The sister, Elizabeth Montgomery, was the last person to die. She passed away in hospital from injuries she suffered when a fire escape collapsed.
As smoke was billowing into the club, her brother David Montgomery escaped. He happened to be near the right spot — a women’s washroom that had a window. He crawled out, across a ledge, to drop to a car below. But the trauma persisted for a long time.
“I was like a zombie for about a year — I just didn’t know where I was going at all,” Montgomery said in a recent interview.
“I had a lot of guilt about having been lucky enough to survive the fire and that was with me for a long time.”
The blaze became known as the Blue Bird fire, primarily because the downstairs establishment was more visible and had its name on the outside of the building.
The victims were a diverse group.
Some were as young as 14. A husband and wife died, leaving behind their four children. In another case, a father left his pregnant spouse behind and never got to see his third child.
The fire was the worst in Montreal since 1927, when 78 children died while watching a matinee film, the silent comedy, “Get ’Em Young.”
A plaque marks the spot of the 1927 Laurier Palace theatre fire.
But the Blue Bird site was razed and there’s now a pay parking lot with nothing official to mark the site.

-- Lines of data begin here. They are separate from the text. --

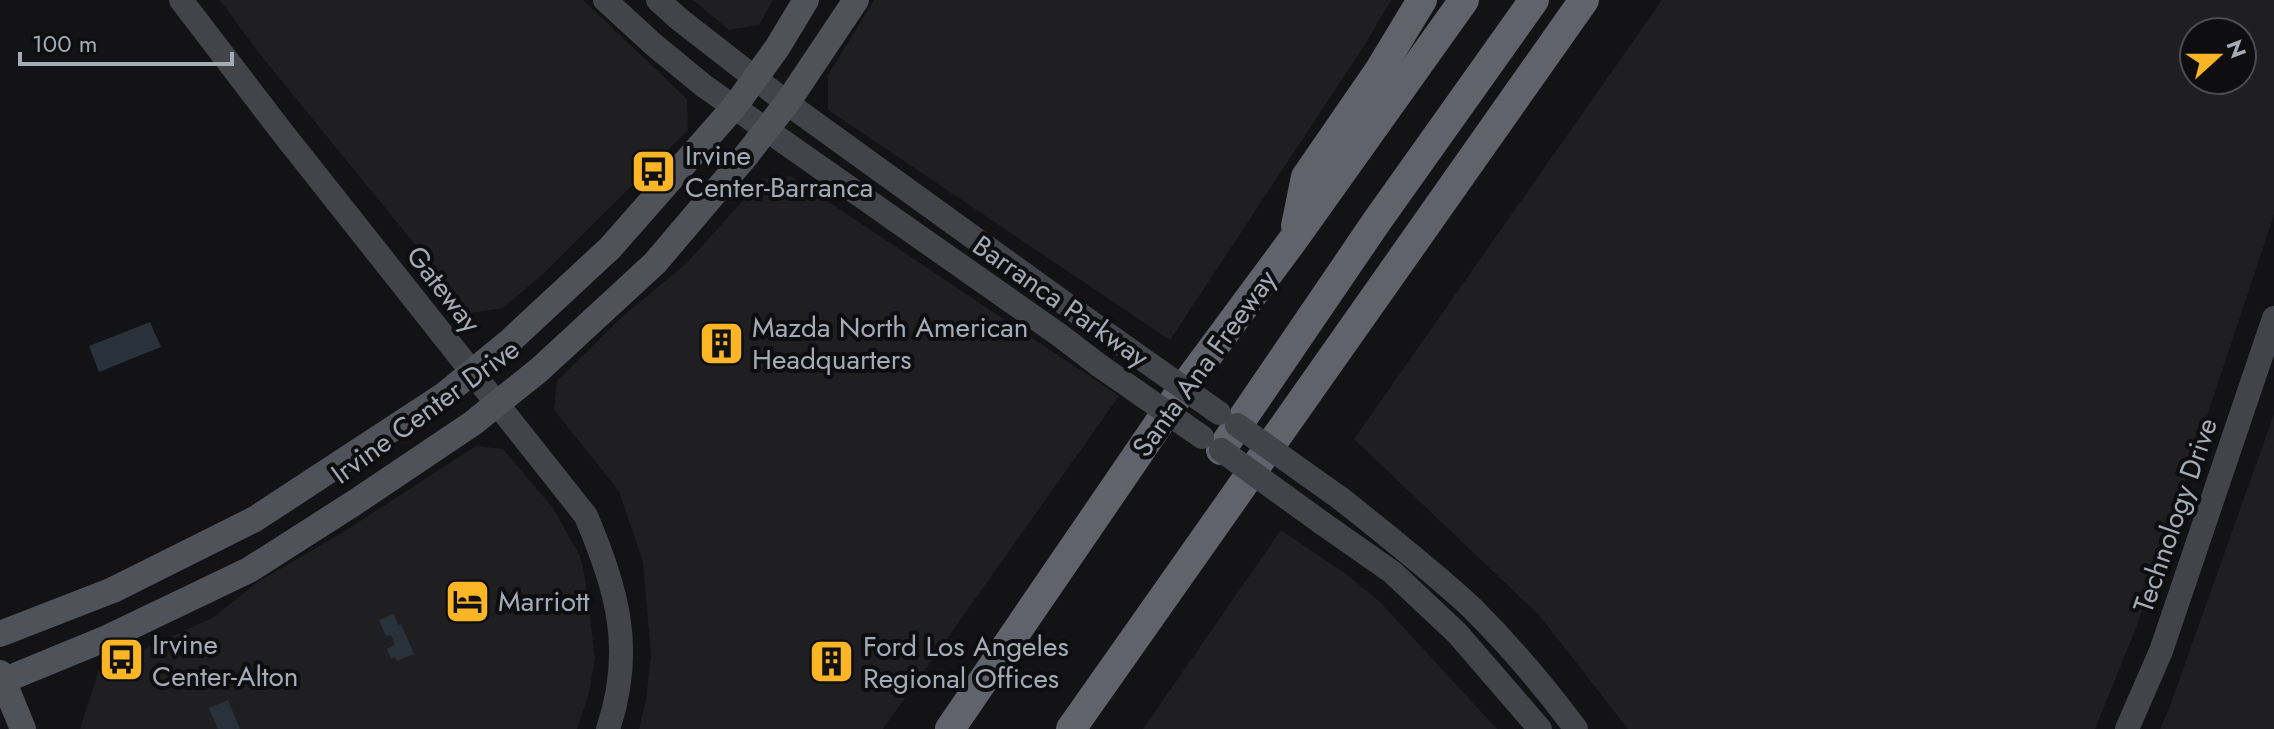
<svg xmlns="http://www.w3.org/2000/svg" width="2274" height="729" viewBox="0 0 2274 729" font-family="Jost,sans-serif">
  <rect width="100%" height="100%" fill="#131315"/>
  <!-- built -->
  <g fill="#1f1f22" fill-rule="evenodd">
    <polygon points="220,0 583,0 687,99 688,130 544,273 503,308 471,313 258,52"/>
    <polygon points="693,0 773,0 759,25 729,30"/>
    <polygon points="874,0 1391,0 1364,46 1170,340 828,110 828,75"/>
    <path d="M1662,0H2274V215L2138,623L2095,729H1628L1539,615L1354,439ZM2194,32H2242V80H2194Z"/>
    <polygon points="790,176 1119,396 883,729 639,729 646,700 651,655 643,562 619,491 554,410 557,381 622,317 687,263 762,179"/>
    <polygon points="2274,414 2274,729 2160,729 2170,706"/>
    <polygon points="476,446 503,449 553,508 580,556 585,577 595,658 589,693 577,729 80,729 99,670 214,617 258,582 343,532"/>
    <polygon points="1281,530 1346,574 1380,602 1497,729 1143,729"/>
  </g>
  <!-- water -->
  <g fill="#29323a">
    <polygon points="150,322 161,347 99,372 89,346"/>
    <polygon points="394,614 398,625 401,624 414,654 397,661 395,657 391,659 387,649 395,645 391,635 386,636 379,620"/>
    <polygon points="228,700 240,729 218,729 209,708"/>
  </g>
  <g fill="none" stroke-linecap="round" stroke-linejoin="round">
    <!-- secondary -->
    <g stroke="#42444a" stroke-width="24">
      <path d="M181,0L282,132L586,516C617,590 635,649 608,729"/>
      <polyline points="605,0 653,44 704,86 1058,334 1100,366"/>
      <polyline points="658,0 679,19 787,103 1114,339"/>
      <path d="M1340,498C1384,533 1430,569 1472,608C1509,645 1545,687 1576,729"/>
      <polyline points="1322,523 1392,572 1457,633 1540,729"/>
      <polyline points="2127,729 2161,651 2274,318"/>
    </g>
    <!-- primary -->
    <g stroke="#50525a" stroke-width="26">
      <polyline points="0,634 113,590 255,519 444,395 510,341 610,248 735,106 777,48 806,0"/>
      <polyline points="0,673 23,729"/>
      <polyline points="0,682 107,638 249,570 354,503 473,423 539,370 655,263 745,157 787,103 856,0"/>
    </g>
    <!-- highway -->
    <g stroke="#60636c" stroke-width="30">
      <polyline points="1296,226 1306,177 1379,71 1422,0"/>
      <polyline points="1221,450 1377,221 1534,0"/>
      <polyline points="950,729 1179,394 1293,240 1464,0"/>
      <polyline points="1071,729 1584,0"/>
    </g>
    <!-- secondary-bridge -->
    <g stroke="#42444a" stroke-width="24">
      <polyline points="1114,339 1219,413"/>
      <polyline points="1100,366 1202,437"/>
      <polyline points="1237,425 1340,498"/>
      <polyline points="1221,450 1322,523"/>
    </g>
  </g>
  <!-- icons -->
  <defs>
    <symbol id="bus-square" viewBox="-11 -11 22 22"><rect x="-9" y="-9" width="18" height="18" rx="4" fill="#fbb525" stroke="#0e0e10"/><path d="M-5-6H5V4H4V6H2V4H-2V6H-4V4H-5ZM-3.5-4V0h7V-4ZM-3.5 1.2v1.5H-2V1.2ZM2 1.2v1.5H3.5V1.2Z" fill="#111"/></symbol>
    <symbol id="building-square" viewBox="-11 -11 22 22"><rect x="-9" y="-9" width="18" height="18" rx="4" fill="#fbb525" stroke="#0e0e10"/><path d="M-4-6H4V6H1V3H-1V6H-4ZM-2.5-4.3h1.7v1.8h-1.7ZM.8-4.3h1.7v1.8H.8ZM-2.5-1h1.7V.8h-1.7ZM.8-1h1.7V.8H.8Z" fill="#111"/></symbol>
    <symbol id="hotel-square" viewBox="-11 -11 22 22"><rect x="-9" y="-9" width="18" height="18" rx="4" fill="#fbb525" stroke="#0e0e10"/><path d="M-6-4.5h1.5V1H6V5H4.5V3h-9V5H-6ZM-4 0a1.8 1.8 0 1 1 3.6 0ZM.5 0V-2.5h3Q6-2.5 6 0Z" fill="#111"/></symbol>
  </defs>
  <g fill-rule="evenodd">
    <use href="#bus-square" x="628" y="146" width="51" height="51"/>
    <use href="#building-square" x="696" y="318" width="51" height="51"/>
    <use href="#hotel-square" x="442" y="576" width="51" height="51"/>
    <use href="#bus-square" x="96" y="634" width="51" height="51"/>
    <use href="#building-square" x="806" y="636" width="51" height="51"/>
  </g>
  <g text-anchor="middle" stroke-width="8" stroke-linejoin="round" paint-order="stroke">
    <!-- poi labels -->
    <g font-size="28" fill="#a4aab6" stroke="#0e0e10" text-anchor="start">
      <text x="685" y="165">Irvine<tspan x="685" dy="32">Center-Barranca</tspan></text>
      <text x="752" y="337">Mazda North American<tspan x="752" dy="32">Headquarters</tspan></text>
      <text x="498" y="611">Marriott</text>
      <text x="152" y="654">Irvine<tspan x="152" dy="32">Center-Alton</tspan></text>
      <text x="863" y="656">Ford Los Angeles<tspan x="863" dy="32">Regional Offices</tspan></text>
    </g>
    <!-- street labels -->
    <g font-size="28" fill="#a4aab6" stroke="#0e0e10">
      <text transform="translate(444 289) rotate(52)" y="10">Gateway</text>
      <text transform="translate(1061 301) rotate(35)" y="10">Barranca Parkway</text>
      <text transform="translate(1204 363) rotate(-54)" y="10">Santa Ana Freeway</text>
      <text transform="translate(425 411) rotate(-36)" y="10">Irvine Center Drive</text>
      <text transform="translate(2175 515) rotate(-71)" y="10">Technology Drive</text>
    </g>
  </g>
  <!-- north arrow -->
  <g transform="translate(2218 56) rotate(69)"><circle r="38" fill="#0e0e10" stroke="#4a4c52" stroke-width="2"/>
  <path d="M0-6L14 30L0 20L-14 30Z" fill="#fbb525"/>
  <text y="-12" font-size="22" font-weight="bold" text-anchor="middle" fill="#a4aab6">N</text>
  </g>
  <!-- scale -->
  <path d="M20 52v12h212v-12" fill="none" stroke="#a4aab6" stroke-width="4"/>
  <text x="32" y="52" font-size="24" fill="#a4aab6" stroke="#0e0e10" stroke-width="6" paint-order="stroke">100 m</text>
</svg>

It was through the efforts of Sharon Share, who was born three months after the fire and never knew her father, Jerry, that the cause gained prominence.
It gained further notice when the mother of one of the fire victims was murdered last year, allegedly by a distant relative. That tragedy put the Blue Bird fire back in the news.
Finally, the city administration stepped in.
A number of events are planned on Aug. 31 to mark the tragic anniversary, including a mass, a march by victims’ families and a photo exhibit of the fire at city hall. A vigil will be held Sept. 1.
Also, Montgomery says, having a monument will serve as a chance for some people, perhaps, to close the door on the tragedy.
“It is a monument to her (Elizabeth) and the 37 victims … I think it will help a lot of families and friends with the final healing of the scars,” Montgomery said.
“It will help them have a final peace.”